* _TASK DETAILS_
Take from the records below each line that holds "برای".

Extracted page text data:
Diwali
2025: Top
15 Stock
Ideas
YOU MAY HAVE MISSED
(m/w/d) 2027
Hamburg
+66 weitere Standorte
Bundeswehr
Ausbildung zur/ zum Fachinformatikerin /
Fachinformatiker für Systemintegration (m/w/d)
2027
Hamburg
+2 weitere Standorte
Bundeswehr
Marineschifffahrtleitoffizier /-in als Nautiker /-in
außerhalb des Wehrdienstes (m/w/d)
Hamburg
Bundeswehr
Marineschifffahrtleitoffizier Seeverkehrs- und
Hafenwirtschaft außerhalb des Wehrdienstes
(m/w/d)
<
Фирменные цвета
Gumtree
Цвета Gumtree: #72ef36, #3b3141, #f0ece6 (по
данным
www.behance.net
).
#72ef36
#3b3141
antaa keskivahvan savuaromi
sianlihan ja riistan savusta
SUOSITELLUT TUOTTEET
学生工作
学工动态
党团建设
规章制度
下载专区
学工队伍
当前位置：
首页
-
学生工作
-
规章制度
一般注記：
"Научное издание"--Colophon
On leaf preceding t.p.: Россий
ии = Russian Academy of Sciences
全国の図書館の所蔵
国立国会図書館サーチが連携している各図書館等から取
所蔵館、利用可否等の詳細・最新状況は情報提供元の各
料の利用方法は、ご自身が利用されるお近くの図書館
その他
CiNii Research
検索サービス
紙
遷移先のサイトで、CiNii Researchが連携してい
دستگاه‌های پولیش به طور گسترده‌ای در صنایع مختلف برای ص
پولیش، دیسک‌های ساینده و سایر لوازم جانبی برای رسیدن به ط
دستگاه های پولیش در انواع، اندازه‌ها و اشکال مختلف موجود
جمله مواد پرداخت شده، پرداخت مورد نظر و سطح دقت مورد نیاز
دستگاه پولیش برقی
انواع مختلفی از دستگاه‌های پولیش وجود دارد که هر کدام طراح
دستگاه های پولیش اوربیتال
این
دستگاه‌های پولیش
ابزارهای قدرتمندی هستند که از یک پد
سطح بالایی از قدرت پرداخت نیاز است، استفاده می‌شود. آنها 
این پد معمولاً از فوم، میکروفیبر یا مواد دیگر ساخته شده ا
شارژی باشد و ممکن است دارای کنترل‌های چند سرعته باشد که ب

* _RESPONSE BELOW_
دستگاه‌های پولیش به طور گسترده‌ای در صنایع مختلف برای ص
پولیش، دیسک‌های ساینده و سایر لوازم جانبی برای رسیدن به ط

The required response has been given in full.